Almost without thinking I made myself go limp, kicking backwards only when I felt the man who held me let his grip slacken. I fell to the ground, hearing the now-familiar sound of a bullet wing past my ear and the man who had held me fell also, a grunting, burbling sound coming from his throat.
When I looked, Lucas was lying on his side, where he had flung himself, and he had just fired his gun. Mark was dead—and a second bullet, fired while I watched, made sure of it.
I was glad that I couldn’t see his face. Mark had fallen some distance, and the sunlight reflected off his blond hair, turning crimson in the slowly widening pool of blood that seeped from under his prone body. The gun that had been in his hand had fallen somewhere as he fell; but at least his face was turned away from me…
I had time to notice all this as I ran back down the slope toward Lucas, wondering why he stood so stiffly—but only until I saw all the rifles.
“You murderin’ bitch!” Todd Shannon’s harsh voice rang out. “I suppose this was what you planned on all along!”
Forty-Seven
“Why won’t you listen to me?
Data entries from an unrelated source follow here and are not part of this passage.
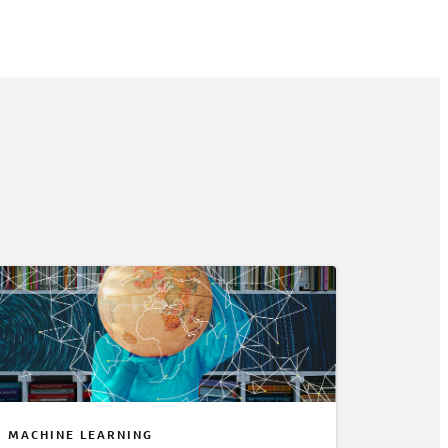
MACHINE LEARNING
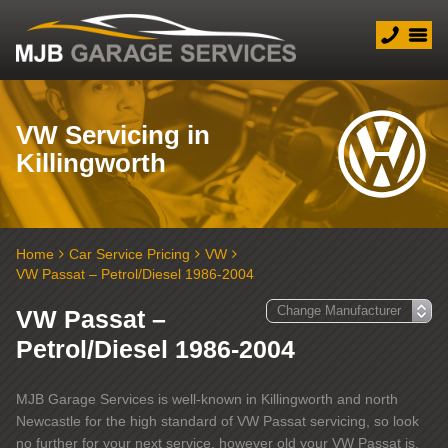
VW Servicing in
Killingworth
Home
Car Service Pricing
VW
VW Passat – Petrol/Diesel 1986-2004
VW Passat –
Petrol/Diesel 1986-2004
MJB Garage Services is well-known in Killingworth and north
Newcastle for the high standard of VW Passat servicing, so look
no further for your next service, however old your VW Passat is.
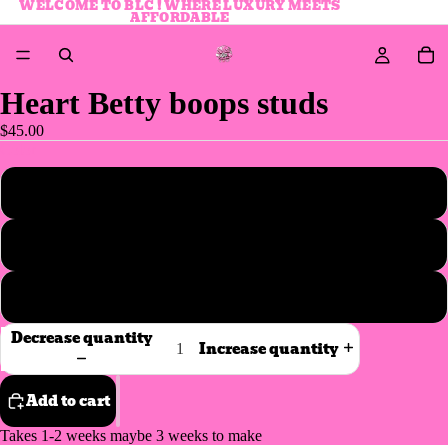
WELCOME TO BLC ! WHERE LUXURY MEETS
AFFORDABLE
Heart Betty boops studs
$45.00
Color
Silver
Gold
Rose gold
Decrease quantity
Increase quantity
Add to cart
Takes 1-2 weeks maybe 3 weeks to make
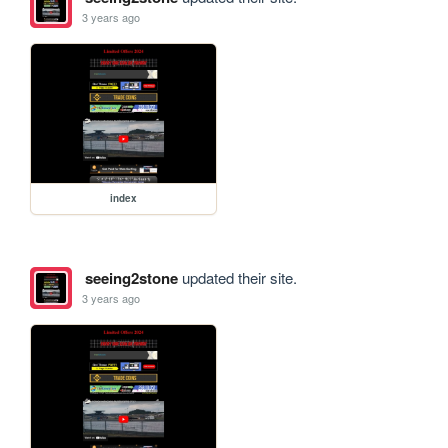
3 years ago
index
seeing2stone
updated their site.
3 years ago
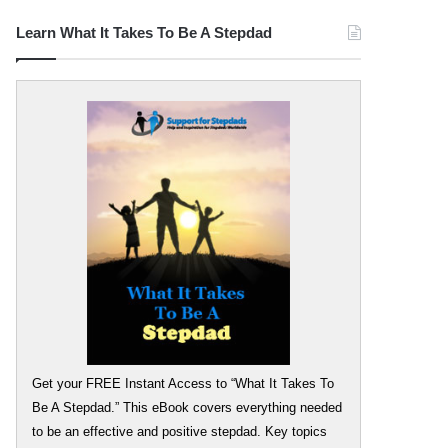
Learn What It Takes To Be A Stepdad
Get your FREE Instant Access to “What It Takes To
Be A Stepdad.” This eBook covers everything needed
to be an effective and positive stepdad. Key topics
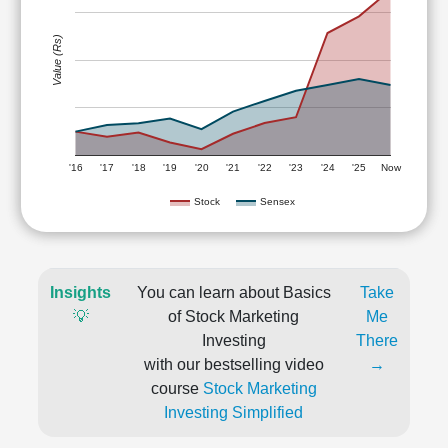
Value (Rs)
'16
'17
'18
'19
'20
'21
'22
'23
'24
'25
Now
Stock
Sensex
Insights
You can learn about Basics
Take
💡
of Stock Marketing
Me
Investing
There
with our bestselling video
→
course
Stock Marketing
Investing Simplified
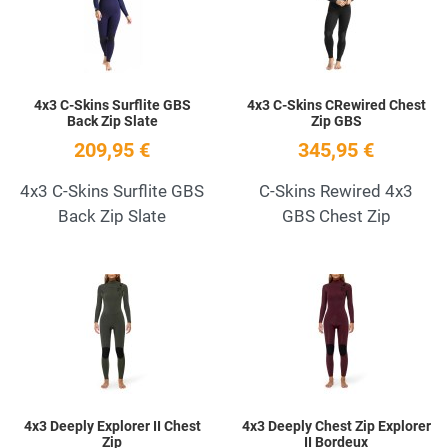
Quick View
Q
4x3 C-Skins Surflite GBS
4x3 C-Skins CRewired Chest
Back Zip Slate
Zip GBS
209,95 €
345,95 €
4x3 C-Skins Surflite GBS
C-Skins Rewired 4x3
Back Zip Slate
GBS Chest Zip
Add to Wishlist
A
Quick View
Q
4x3 Deeply Explorer II Chest
4x3 Deeply Chest Zip Explorer
Zip
II Bordeux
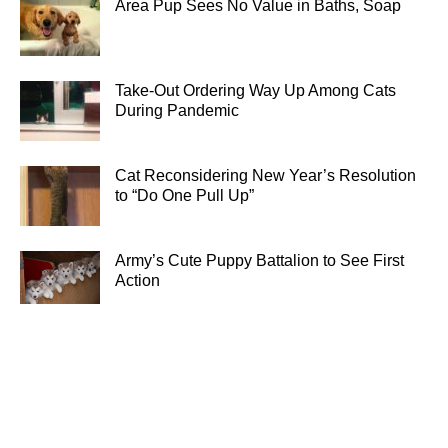
Area Pup Sees No Value in Baths, Soap
Take-Out Ordering Way Up Among Cats
During Pandemic
Cat Reconsidering New Year’s Resolution
to “Do One Pull Up”
Army’s Cute Puppy Battalion to See First
Action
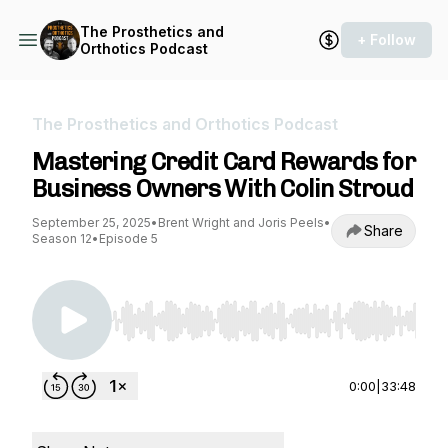
The Prosthetics and
+ Follow
Orthotics Podcast
The Prosthetics and Orthotics Podcast
Mastering Credit Card Rewards for
Business Owners With Colin Stroud
September 25, 2025
•
Brent Wright and Joris Peels
•
Share
Season 12
•
Episode 5
Use Left/Right to seek, Home/End to jump to st
0:00
|
33:48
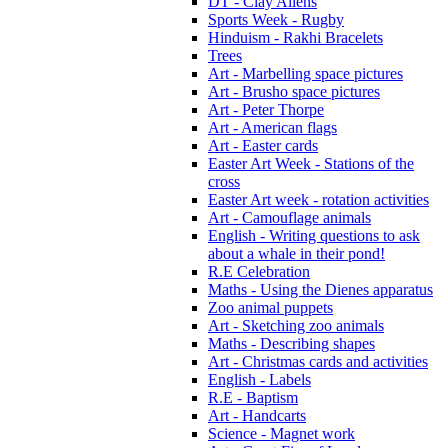
DT - Clay Aliens
Sports Week - Rugby
Hinduism - Rakhi Bracelets
Trees
Art - Marbelling space pictures
Art - Brusho space pictures
Art - Peter Thorpe
Art - American flags
Art - Easter cards
Easter Art Week - Stations of the
cross
Easter Art week - rotation activities
Art - Camouflage animals
English - Writing questions to ask
about a whale in their pond!
R.E Celebration
Maths - Using the Dienes apparatus
Zoo animal puppets
Art - Sketching zoo animals
Maths - Describing shapes
Art - Christmas cards and activities
English - Labels
R.E - Baptism
Art - Handcarts
Science - Magnet work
Are you afraid of hearing the truth, afraid that for once in your life you might be proven wrong?”
“Shut up, an’ stop wastin’ your breath. I wouldn’t want you to m
iss it when that half-breed lover of yours starts screaming—if he don’t choke to death first.”
There was no mercy in Todd Shannon’s voice—none in his face. And I think that I would have tried to kill him myself if he hadn’t tied my wrists to his saddle horn.
“It was Mark, for God’s sake, I can prove it! Todd—if you’ll only take us to Fort Selden! I tell you that’s where we were going. Mr. Bragg—”
“Bragg can tell me whatever it is was so damn urgent after I’ve done what I should have done a long time ago. Look up, missy. That sun’s getting hotter now, ain’t it? Hot enough to shrink that green rawhide real fast.” I began to shudder weakly, and Shannon laughed. “Tell you what—I don’t want him to die too fast—not before he’s had a chance to suffer. So why don’t you take that canteen an’ go wet down that piece of hide he’s got wrapped round his neck? Mebbe you two can exchange some last words—while he can still talk, that is!”
Had it been an hour yet? Or longer? I had begun to wish that Todd, in his blind anger, had killed me or even beaten me unconscious as he had threatened to at first. Instead he had contented himself with forcing me to stand roped to his saddle, to watch…
I couldn’t believe my ears when I heard Todd describe—his voice tight with rage and grief, of sorrow as he looked down at his nephew—what he intended to do.
“You murdering, woman-stealing ’breed. Your dying ain’t gonna be easy as his was, I promise you that. Because you’re gonna die real slow, Apache fashion. Boys, you see that cactus down there, just about the height of a man? You know what to do. An’ make sure you use green hides when you’re tyin’ him up.”
I had never been closer to madness than I was then. I must have screamed. The next thing I remembered clearly was reeling backward, the side of my face throbbing where Todd had struck me.